Can you print every row below word for word, leaving the pictures out?

------ DATA SUPPLIED ------

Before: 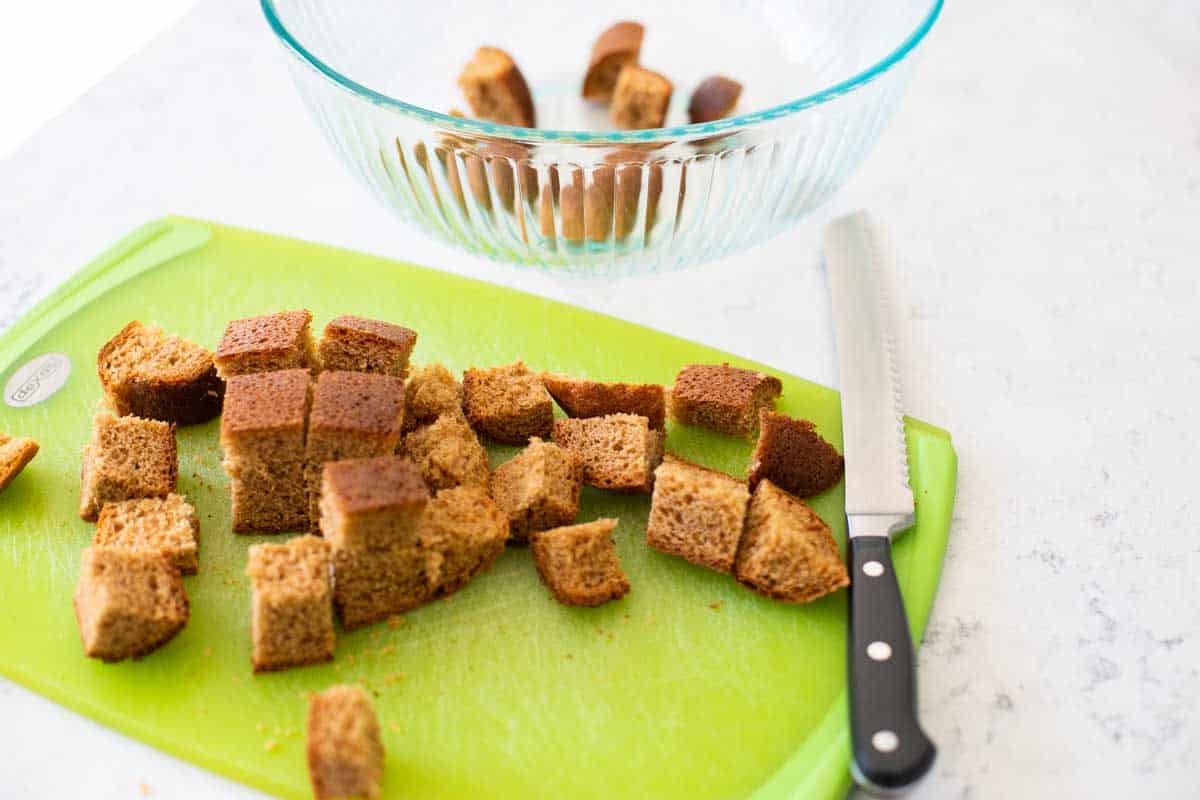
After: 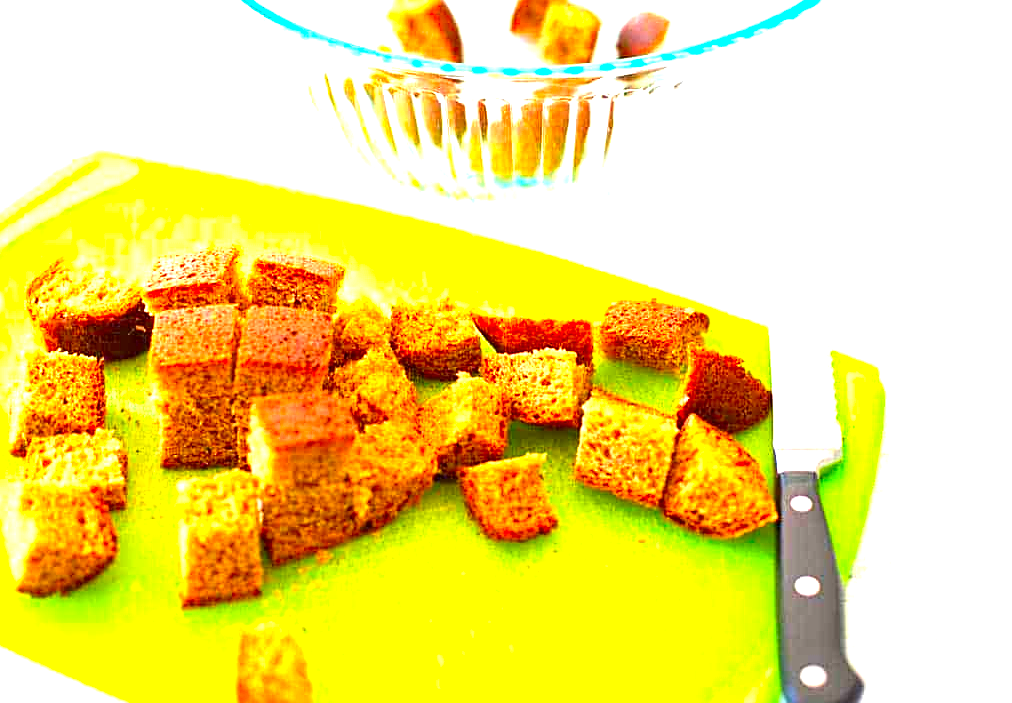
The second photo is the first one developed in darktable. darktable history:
color correction: highlights b* 0.067, saturation 1.78
crop: left 6.063%, top 8.153%, right 9.544%, bottom 3.918%
tone equalizer: -8 EV -0.425 EV, -7 EV -0.405 EV, -6 EV -0.305 EV, -5 EV -0.223 EV, -3 EV 0.245 EV, -2 EV 0.337 EV, -1 EV 0.379 EV, +0 EV 0.413 EV, smoothing diameter 24.91%, edges refinement/feathering 12.58, preserve details guided filter
sharpen: amount 0.485
exposure: black level correction 0, exposure 1.095 EV, compensate highlight preservation false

------

**RESPONSE TO THE TASK:**
Before: 
After: 
The second photo is the first one developed in darktable. darktable history:
color correction: highlights b* 0.067, saturation 1.78
crop: left 6.063%, top 8.153%, right 9.544%, bottom 3.918%
tone equalizer: -8 EV -0.425 EV, -7 EV -0.405 EV, -6 EV -0.305 EV, -5 EV -0.223 EV, -3 EV 0.245 EV, -2 EV 0.337 EV, -1 EV 0.379 EV, +0 EV 0.413 EV, smoothing diameter 24.91%, edges refinement/feathering 12.58, preserve details guided filter
sharpen: amount 0.485
exposure: black level correction 0, exposure 1.095 EV, compensate highlight preservation false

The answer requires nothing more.